● ABOUT THIS TASK
After finding the line with "right knee: (295, 235, 6)" in the data below, set down exactly each line through the one with "right shoulder: (721, 165, 15)", inclusive, and stop there.

● DATA PROVIDED
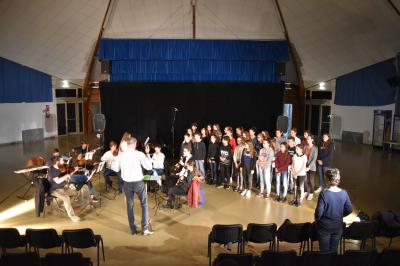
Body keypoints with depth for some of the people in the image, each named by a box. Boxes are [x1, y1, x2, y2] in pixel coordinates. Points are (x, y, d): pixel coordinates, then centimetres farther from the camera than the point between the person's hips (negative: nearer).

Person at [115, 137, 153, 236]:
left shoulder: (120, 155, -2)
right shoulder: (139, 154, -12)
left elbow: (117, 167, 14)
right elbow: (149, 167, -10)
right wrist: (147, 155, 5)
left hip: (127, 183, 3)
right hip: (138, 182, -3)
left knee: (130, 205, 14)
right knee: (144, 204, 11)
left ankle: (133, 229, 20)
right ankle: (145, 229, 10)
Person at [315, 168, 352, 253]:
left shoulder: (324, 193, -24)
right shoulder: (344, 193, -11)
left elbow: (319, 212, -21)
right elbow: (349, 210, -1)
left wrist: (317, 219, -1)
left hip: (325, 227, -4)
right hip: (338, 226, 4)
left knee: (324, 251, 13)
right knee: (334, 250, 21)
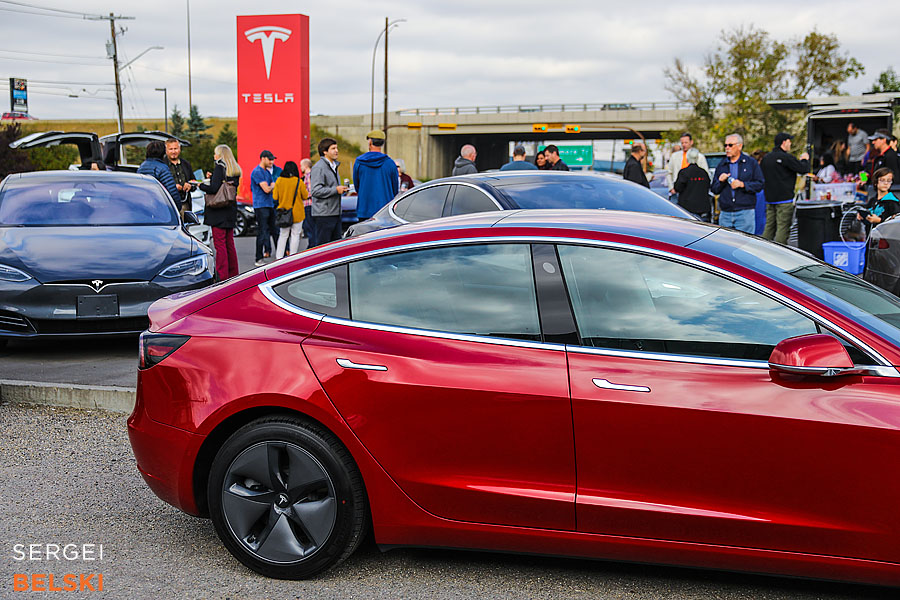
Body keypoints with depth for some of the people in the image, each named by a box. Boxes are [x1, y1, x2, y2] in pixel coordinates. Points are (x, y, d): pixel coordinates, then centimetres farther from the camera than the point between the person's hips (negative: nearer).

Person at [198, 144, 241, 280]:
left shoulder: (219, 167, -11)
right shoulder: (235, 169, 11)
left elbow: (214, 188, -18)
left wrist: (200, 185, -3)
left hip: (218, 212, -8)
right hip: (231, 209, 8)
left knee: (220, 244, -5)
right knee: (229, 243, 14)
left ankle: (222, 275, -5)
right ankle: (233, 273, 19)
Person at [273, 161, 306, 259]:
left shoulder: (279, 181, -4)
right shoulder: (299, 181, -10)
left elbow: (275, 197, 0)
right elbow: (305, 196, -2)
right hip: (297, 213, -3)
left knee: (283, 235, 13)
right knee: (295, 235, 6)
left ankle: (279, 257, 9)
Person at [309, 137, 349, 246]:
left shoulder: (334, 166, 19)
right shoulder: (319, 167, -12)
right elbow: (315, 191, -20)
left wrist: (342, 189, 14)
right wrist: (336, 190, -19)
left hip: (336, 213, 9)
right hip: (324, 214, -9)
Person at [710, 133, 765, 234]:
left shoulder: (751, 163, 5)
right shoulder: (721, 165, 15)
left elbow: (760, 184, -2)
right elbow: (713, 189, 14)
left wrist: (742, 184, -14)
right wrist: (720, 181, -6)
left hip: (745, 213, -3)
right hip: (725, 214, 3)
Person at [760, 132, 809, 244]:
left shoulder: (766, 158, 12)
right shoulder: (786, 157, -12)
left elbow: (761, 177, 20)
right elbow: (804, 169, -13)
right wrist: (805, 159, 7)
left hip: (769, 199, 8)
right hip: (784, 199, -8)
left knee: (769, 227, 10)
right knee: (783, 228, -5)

* * *

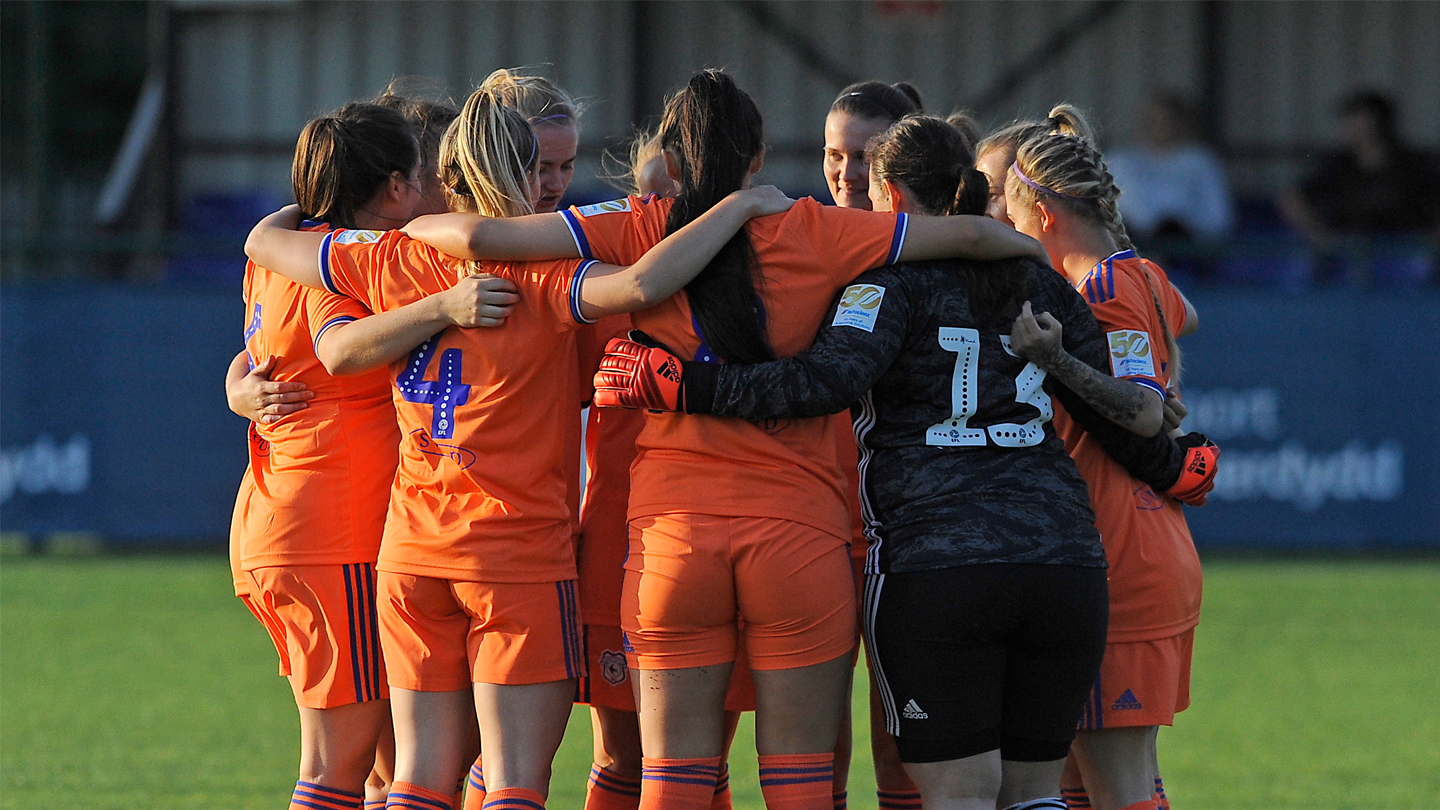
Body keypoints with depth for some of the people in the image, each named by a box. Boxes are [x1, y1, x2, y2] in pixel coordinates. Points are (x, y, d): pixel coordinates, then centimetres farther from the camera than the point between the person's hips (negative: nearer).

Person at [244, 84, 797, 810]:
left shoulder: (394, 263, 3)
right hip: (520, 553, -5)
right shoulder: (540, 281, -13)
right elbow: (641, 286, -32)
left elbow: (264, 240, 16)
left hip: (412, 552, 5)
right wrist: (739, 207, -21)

● REPLY TO THE EXERCISE
right knee: (295, 235, 6)
left ankle: (279, 257, 9)
Person at [309, 137, 349, 246]:
left shoulder: (334, 166, 19)
right shoulder: (319, 167, -12)
right elbow: (315, 191, -20)
left wrist: (342, 189, 14)
right wrist: (336, 190, -19)
left hip: (336, 213, 9)
right hip: (324, 214, -9)
Person at [710, 133, 765, 234]:
left shoulder: (751, 163, 5)
right shoulder: (721, 165, 15)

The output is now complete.